ACTIVITY: Reproduce the text of each of the following records line for line, with no alteration. Omit the pictures from your answer.

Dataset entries
▬▬▬▬▬▬▬▬▬▬

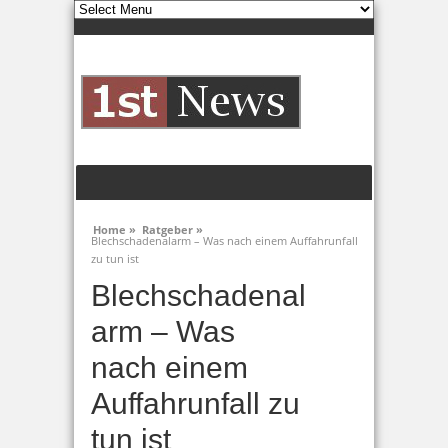
Home »
Ratgeber »
Blechschadenalarm – Was nach einem Auffahrunfall
zu tun ist
Blechschadenal
arm – Was
nach einem
Auffahrunfall zu
tun ist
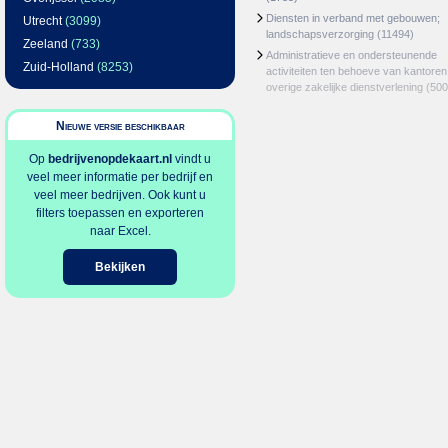
Diensten in verband met gebouwen;
Utrecht
(3099)
landschapsverzorging
(11494)
Zeeland
(733)
Administratieve en ondersteunende
Zuid-Holland
(8253)
activiteiten ten behoeve van kantoren
overige zakelijke dienstverlening
(500
Nieuwe versie beschikbaar
Op
bedrijvenopdekaart.nl
vindt u
veel meer informatie per bedrijf en
veel meer bedrijven. Ook kunt u
filters toepassen en exporteren
naar Excel.
Bekijken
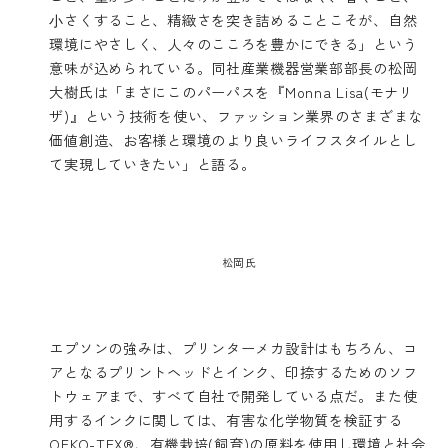
⼩さくすること、精緻さを突き詰めることこそが、自然
環境にやさしく、人々のこころを豊かにできる」という
意味が込められている。同社産業機器営業部部長の松岡
大樹氏は「まさにこのパーパスを『Monna Lisa(モナリ
ザ)』という技術を使い、ファッション業界のさまざまな
価値創造、お客様と環境のより良いライフスタイルとし
て実現していきたい」と語る。
松岡氏
エプソンの強みは、プリンターメカ設計はもちろん、コ
アとなるプリントヘッドとインク、印捺するためのソフ
トウェアまで、すべて自社で開発している点だ。また使
用するインクに関しては、有害な化学物質を検証する
OEKO-TEX®、有機栽培(飼育)の原料を使用し環境と社会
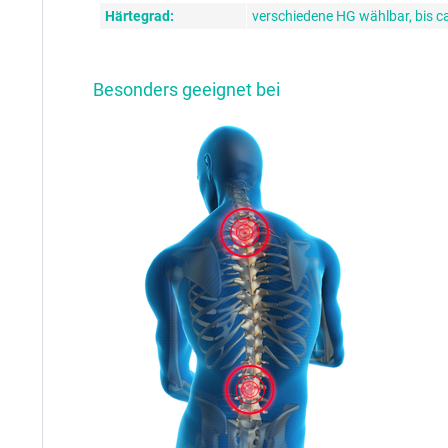
Härtegrad:
verschiedene HG wählbar, bis c
Besonders geeignet bei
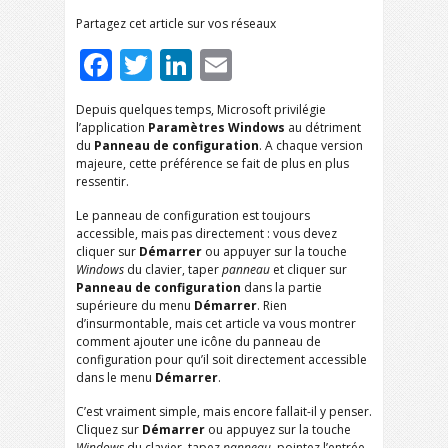
Partagez cet article sur vos réseaux
Facebook
Twitter
LinkedIn
Email
Depuis quelques temps, Microsoft privilégie
l’application
Paramètres Windows
au détriment
du
Panneau de configuration
. A chaque version
majeure, cette préférence se fait de plus en plus
ressentir.
Le panneau de configuration est toujours
accessible, mais pas directement : vous devez
cliquer sur
Démarrer
ou appuyer sur la touche
Windows
du clavier, taper
panneau
et cliquer sur
Panneau de configuration
dans la partie
supérieure du menu
Démarrer
. Rien
d’insurmontable, mais cet article va vous montrer
comment ajouter une icône du panneau de
configuration pour qu’il soit directement accessible
dans le menu
Démarrer
.
C’est vraiment simple, mais encore fallait-il y penser.
Cliquez sur
Démarrer
ou appuyez sur la touche
Windows
du clavier, tapez
panneau
, pointez l’entrée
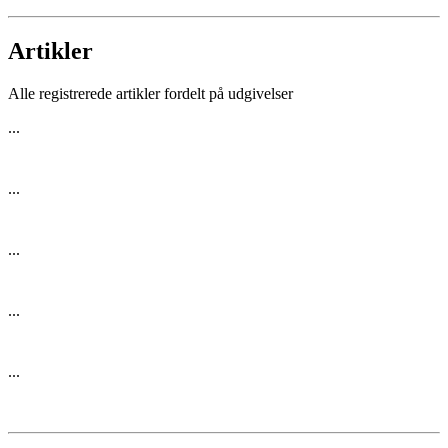
Artikler
Alle registrerede artikler fordelt på udgivelser
...
...
...
...
...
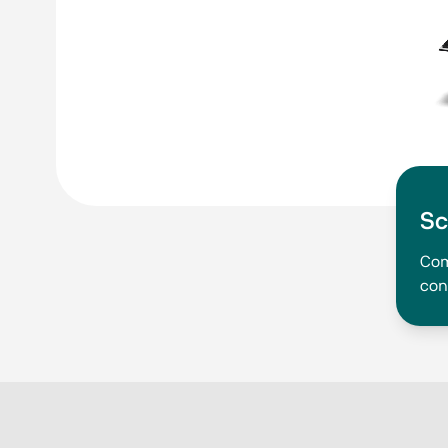
Sc
Com
con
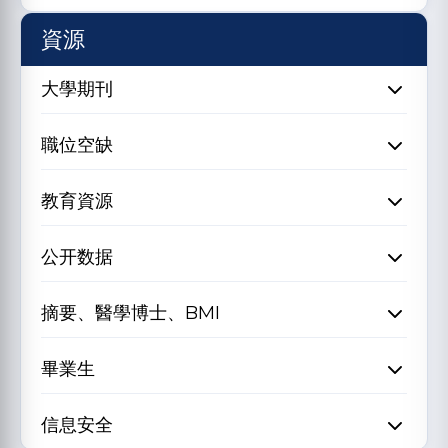
資源
大學期刊
職位空缺
教育資源
公开数据
摘要、醫學博士、BMI
畢業生
信息安全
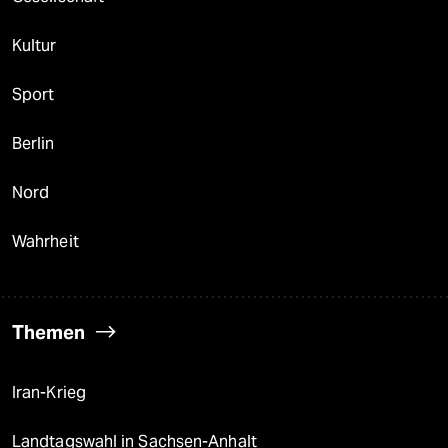
Kultur
Sport
Berlin
Nord
Wahrheit
Themen
Iran-Krieg
Landtagswahl in Sachsen-Anhalt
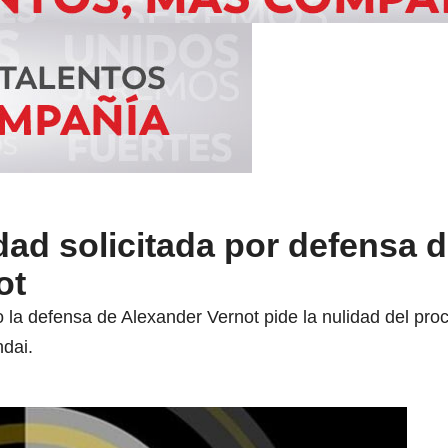
dad solicitada por defensa 
ot
la defensa de Alexander Vernot pide la nulidad del proc
dai.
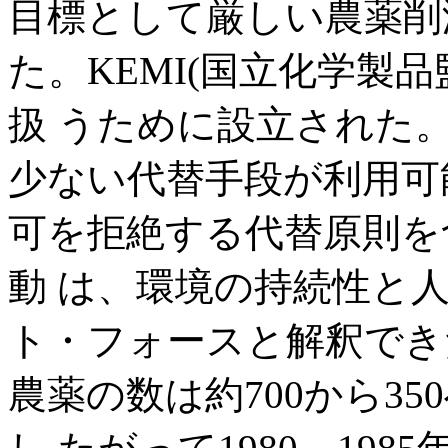
目標として厳しい農薬削
た。KEMI(国立化学製
扱 うために設立された
少ない代替手段が利用可
可を拒絶する代替原則を
動 は、環境の持続性と
ト・フォースと解釈でき
農薬の数は約700から3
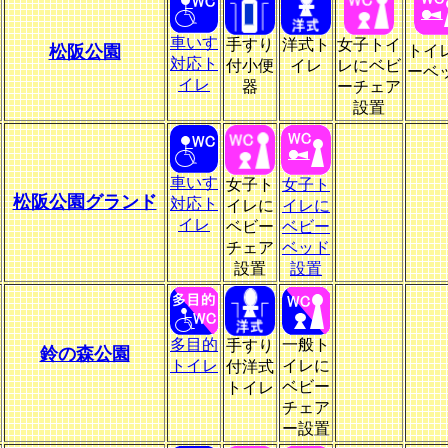
車いす
手すり
洋式ト
女子トイ
松阪公園
トイ
対応ト
付小便
イレ
レにベビ
ーベ
イレ
器
ーチェア
設置
車いす
女子ト
女子ト
松阪公園グランド
対応ト
イレに
イレに
イレ
ベビー
ベビー
チェア
ベッド
設置
設置
多目的
一般ト
手すり
鈴の森公園
トイレ
イレに
付洋式
ベビー
トイレ
チェア
ー設置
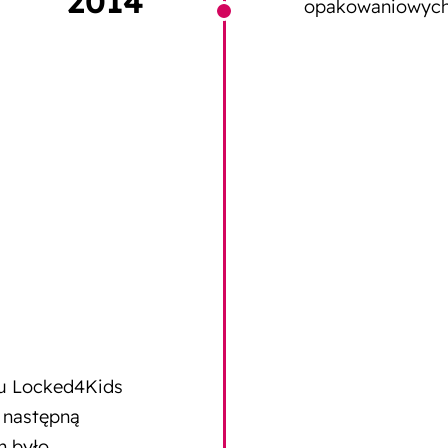
2014
opakowaniowych
u Locked4Kids
 następną
m było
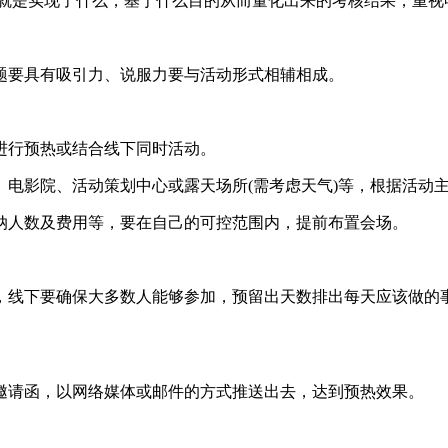
就是实现了什么，基于什么目的从而量化出来的考核结果，重视
要具有吸引力、说服力要与活动形式相辅相成。
行预热或结合线下同时活动。
影院、活动策划中心或露天场所(需考虑天气)等，根据活动
人数及费用等，要在自己的可控范围内，提前布置会场。
线下要确保大多数人能够参加，预留出天数排出每天应该做的事
请函，以网络媒体或邮件的方式推送出去，达到预热效果。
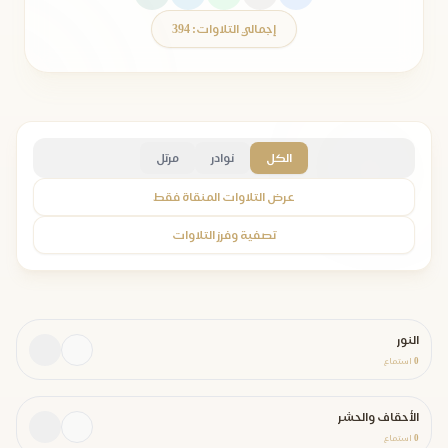
إجمالي التلاوات: 394
الكل
نوادر
مرتل
عرض التلاوات المنقاة فقط
تصفية وفرز التلاوات
النور
0
استماع
الأحقاف والحشر
0
استماع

▬▬▬▬▬▬▬▬▬▬

OUTPUT:
Home »
Ratgeber »
Blechschadenalarm – Was nach einem Auffahrunfall
zu tun ist
Blechschadenal
arm – Was
nach einem
Auffahrunfall zu
tun ist
Diensten in verband met gebouwen;
Utrecht
(3099)
landschapsverzorging
(11494)
Zeeland
(733)
Administratieve en ondersteunende
Zuid-Holland
(8253)
activiteiten ten behoeve van kantoren
overige zakelijke dienstverlening
(500
Nieuwe versie beschikbaar
Op
bedrijvenopdekaart.nl
vindt u
veel meer informatie per bedrijf en
veel meer bedrijven. Ook kunt u
filters toepassen en exporteren
naar Excel.
Bekijken
⼩さくすること、精緻さを突き詰めることこそが、自然
環境にやさしく、人々のこころを豊かにできる」という
意味が込められている。同社産業機器営業部部長の松岡
大樹氏は「まさにこのパーパスを『Monna Lisa(モナリ
ザ)』という技術を使い、ファッション業界のさまざまな
価値創造、お客様と環境のより良いライフスタイルとし
て実現していきたい」と語る。
松岡氏
エプソンの強みは、プリンターメカ設計はもちろん、コ
アとなるプリントヘッドとインク、印捺するためのソフ
トウェアまで、すべて自社で開発している点だ。また使
用するインクに関しては、有害な化学物質を検証する
OEKO-TEX®、有機栽培(飼育)の原料を使用し環境と社会
Härtegrad:
verschiedene HG wählbar, bis c
Besonders geeignet bei
Partagez cet article sur vos réseaux
Facebook
Twitter
LinkedIn
Email
Depuis quelques temps, Microsoft privilégie
l’application
Paramètres Windows
au détriment
du
Panneau de configuration
. A chaque version
majeure, cette préférence se fait de plus en plus
ressentir.
Le panneau de configuration est toujours
accessible, mais pas directement : vous devez
cliquer sur
Démarrer
ou appuyer sur la touche
Windows
du clavier, taper
panneau
et cliquer sur
Panneau de configuration
dans la partie
supérieure du menu
Démarrer
. Rien
d’insurmontable, mais cet article va vous montrer
comment ajouter une icône du panneau de
configuration pour qu’il soit directement accessible
dans le menu
Démarrer
.
C’est vraiment simple, mais encore fallait-il y penser.
Cliquez sur
Démarrer
ou appuyez sur la touche
Windows
du clavier, tapez
panneau
, pointez l’entrée
Artikler
Alle registrerede artikler fordelt på udgivelser
...
...
...
...
...
Sc
Com
con
資源
大學期刊
職位空缺
教育資源
公开数据
摘要、醫學博士、BMI
畢業生
信息安全
Kultur
Sport
Berlin
Nord
Wahrheit
Themen
Iran-Krieg
Landtagswahl in Sachsen-Anhalt
dad solicitada por defensa 
ot
la defensa de Alexander Vernot pide la nulidad del proc
dai.
目標として厳しい農薬削
た。KEMI(国立化学製
扱 うために設立された
少ない代替手段が利用可
可を拒絶する代替原則を
動 は、環境の持続性と
ト・フォースと解釈でき
農薬の数は約700から3
車いす
手すり
洋式ト
女子トイ
松阪公園
トイ
対応ト
付小便
イレ
レにベビ
ーベ
イレ
器
ーチェア
設置
車いす
女子ト
女子ト
松阪公園グランド
対応ト
イレに
イレに
イレ
ベビー
ベビー
チェア
ベッド
設置
設置
多目的
一般ト
手すり
鈴の森公園
トイレ
イレに
付洋式
ベビー
トイレ
チェア
ー設置
2014
opakowaniowych
u Locked4Kids
 następną
m było
就是实现了什么，基于什么目的从而量化出来的考核结果，重视
要具有吸引力、说服力要与活动形式相辅相成。
行预热或结合线下同时活动。
影院、活动策划中心或露天场所(需考虑天气)等，根据活动
人数及费用等，要在自己的可控范围内，提前布置会场。
线下要确保大多数人能够参加，预留出天数排出每天应该做的事
请函，以网络媒体或邮件的方式推送出去，达到预热效果。
إجمالي التلاوات: 394
الكل
نوادر
مرتل
عرض التلاوات المنقاة فقط
تصفية وفرز التلاوات
النور
0
استماع
الأحقاف والحشر
0
استماع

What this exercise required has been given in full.